▶ [Task goal] Reproduce the transcribed text of every entry below verbatim, line for line, omitting the picture markers.

Transcribed page text
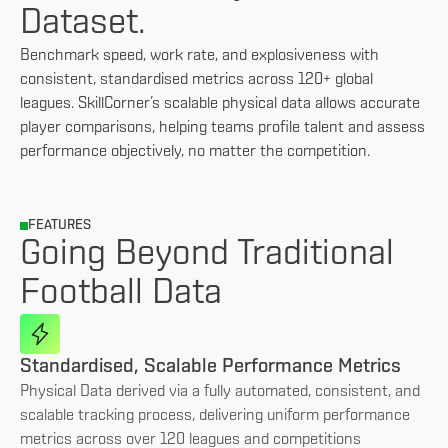
Dataset.
Benchmark speed, work rate, and explosiveness with
consistent, standardised metrics across 120+ global
leagues. SkillCorner’s scalable physical data allows accurate
player comparisons, helping teams profile talent and assess
performance objectively, no matter the competition.
FEATURES
Going Beyond Traditional
Football Data
Standardised, Scalable Performance Metrics
Physical Data derived via a fully automated, consistent, and
scalable tracking process, delivering uniform performance
metrics across over 120 leagues and competitions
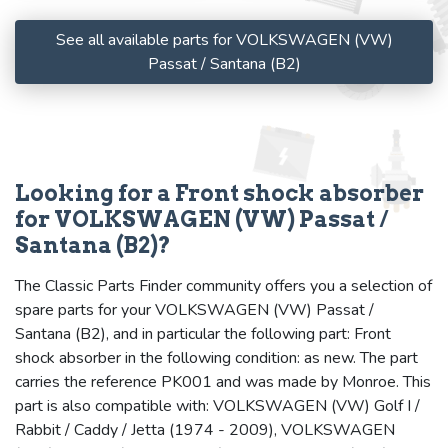
See all available parts for VOLKSWAGEN (VW)
Passat / Santana (B2)
Looking for a Front shock absorber
for VOLKSWAGEN (VW) Passat /
Santana (B2)?
The Classic Parts Finder community offers you a selection of
spare parts for your VOLKSWAGEN (VW) Passat /
Santana (B2), and in particular the following part: Front
shock absorber in the following condition: as new. The part
carries the reference PK001 and was made by Monroe. This
part is also compatible with: VOLKSWAGEN (VW) Golf I /
Rabbit / Caddy / Jetta (1974 - 2009), VOLKSWAGEN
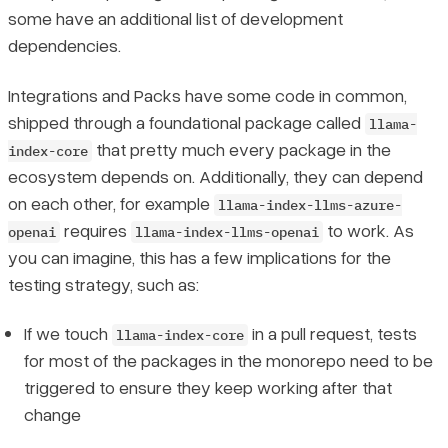
some have an additional list of development
dependencies.
Integrations and Packs have some code in common,
shipped through a foundational package called
llama-
that pretty much every package in the
index-core
ecosystem depends on. Additionally, they can depend
on each other, for example
llama-index-llms-azure-
requires
to work. As
openai
llama-index-llms-openai
you can imagine, this has a few implications for the
testing strategy, such as:
If we touch
in a pull request, tests
llama-index-core
for most of the packages in the monorepo need to be
triggered to ensure they keep working after that
change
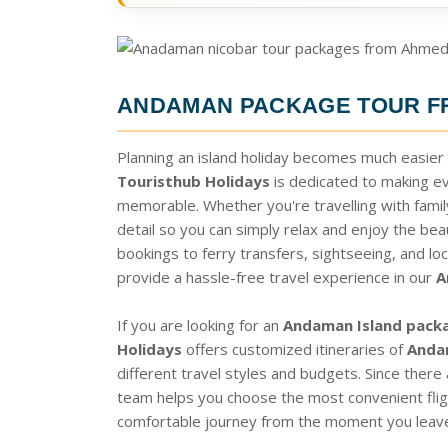
ANDAMAN PACKAGE TOUR 
Planning an island holiday becomes much easier
Touristhub Holidays
is dedicated to making e
memorable. Whether you're travelling with family
detail so you can simply relax and enjoy the beau
bookings to ferry transfers, sightseeing, and loc
provide a hassle-free travel experience in our
A
If you are looking for an
Andaman Island pack
Holidays
offers customized itineraries of
Anda
different travel styles and budgets. Since there
team helps you choose the most convenient fligh
comfortable journey from the moment you leave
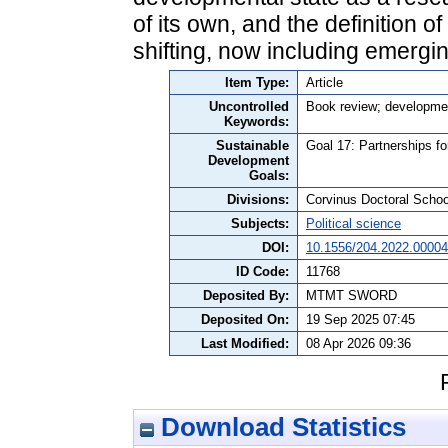
of its own, and the definition o
shifting, now including emergi
Item Type:
Article
Uncontrolled
Book review; developmen
Keywords:
Sustainable
Goal 17: Partnerships fo
Development
Goals:
Divisions:
Corvinus Doctoral Schoo
Subjects:
Political science
DOI:
10.1556/204.2022.00004
ID Code:
11768
Deposited By:
MTMT SWORD
Deposited On:
19 Sep 2025 07:45
Last Modified:
08 Apr 2026 09:36
Download Statistics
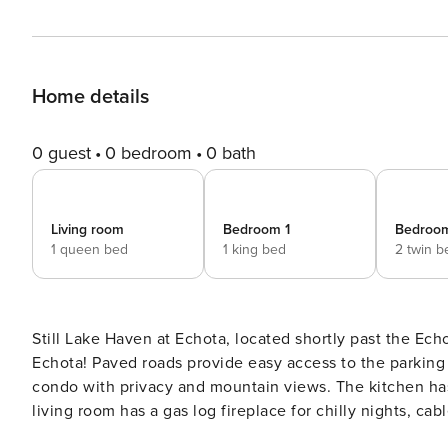
Home details
0 guest
0 bedroom
0 bath
Living room
Bedroom 1
Bedroo
1 queen bed
1 king bed
2 twin b
Still Lake Haven at Echota, located shortly past the Ec
Echota! Paved roads provide easy access to the parking for Still Lake Haven. There are 16 steps to enter the top level
condo with privacy and mountain views. The kitchen has
living room has a gas log fireplace for chilly nights, c
the main floor are both bedrooms. The master features 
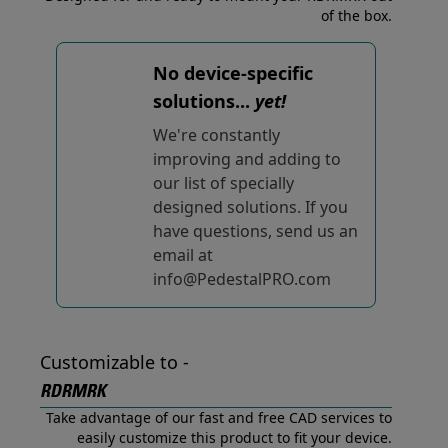
of the box.
No device-specific
solutions...
yet!
We're constantly
improving and adding to
our list of specially
designed solutions. If you
have questions, send us an
email at
info@PedestalPRO.com
Customizable to -
RDRMRK
Take advantage of our fast and free CAD services to
easily customize this product to fit your device.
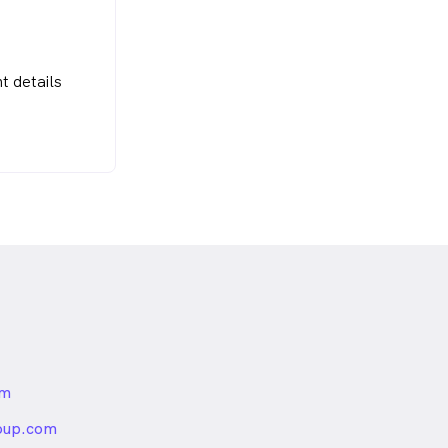
t details
om
nded
oup.com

▶ [Answer to the exercise]
Dataset.
Benchmark speed, work rate, and explosiveness with
consistent, standardised metrics across 120+ global
leagues. SkillCorner’s scalable physical data allows accurate
player comparisons, helping teams profile talent and assess
performance objectively, no matter the competition.
FEATURES
Going Beyond Traditional
Football Data
Standardised, Scalable Performance Metrics
Physical Data derived via a fully automated, consistent, and
scalable tracking process, delivering uniform performance
metrics across over 120 leagues and competitions
See all available parts for VOLKSWAGEN (VW)
Passat / Santana (B2)
Looking for a Front shock absorber
for VOLKSWAGEN (VW) Passat /
Santana (B2)?
The Classic Parts Finder community offers you a selection of
spare parts for your VOLKSWAGEN (VW) Passat /
Santana (B2), and in particular the following part: Front
shock absorber in the following condition: as new. The part
carries the reference PK001 and was made by Monroe. This
part is also compatible with: VOLKSWAGEN (VW) Golf I /
Rabbit / Caddy / Jetta (1974 - 2009), VOLKSWAGEN
some have an additional list of development
dependencies.
Integrations and Packs have some code in common,
shipped through a foundational package called
llama-
that pretty much every package in the
index-core
ecosystem depends on. Additionally, they can depend
on each other, for example
llama-index-llms-azure-
requires
to work. As
openai
llama-index-llms-openai
you can imagine, this has a few implications for the
testing strategy, such as:
If we touch
in a pull request, tests
llama-index-core
for most of the packages in the monorepo need to be
triggered to ensure they keep working after that
change
ANDAMAN PACKAGE TOUR 
Planning an island holiday becomes much easier
Touristhub Holidays
is dedicated to making e
memorable. Whether you're travelling with family
detail so you can simply relax and enjoy the beau
bookings to ferry transfers, sightseeing, and loc
provide a hassle-free travel experience in our
A
If you are looking for an
Andaman Island pack
Holidays
offers customized itineraries of
Anda
different travel styles and budgets. Since there
team helps you choose the most convenient fligh
comfortable journey from the moment you leave
of its own, and the definition o
shifting, now including emergi
Item Type:
Article
Uncontrolled
Book review; developmen
Keywords:
Sustainable
Goal 17: Partnerships fo
Development
Goals:
Divisions:
Corvinus Doctoral Schoo
Subjects:
Political science
DOI:
10.1556/204.2022.00004
ID Code:
11768
Deposited By:
MTMT SWORD
Deposited On:
19 Sep 2025 07:45
Last Modified:
08 Apr 2026 09:36
Download Statistics
Home details
0 guest
0 bedroom
0 bath
Living room
Bedroom 1
Bedroo
1 queen bed
1 king bed
2 twin b
Still Lake Haven at Echota, located shortly past the Ec
Echota! Paved roads provide easy access to the parking for Still Lake Haven. There are 16 steps to enter the top level
condo with privacy and mountain views. The kitchen has
living room has a gas log fireplace for chilly nights, c
the main floor are both bedrooms. The master features 
of the box.
No device-specific
solutions...
yet!
We're constantly
improving and adding to
our list of specially
designed solutions. If you
have questions, send us an
email at
info@PedestalPRO.com
Customizable to -
RDRMRK
Take advantage of our fast and free CAD services to
easily customize this product to fit your device.
t details
om
nded
oup.com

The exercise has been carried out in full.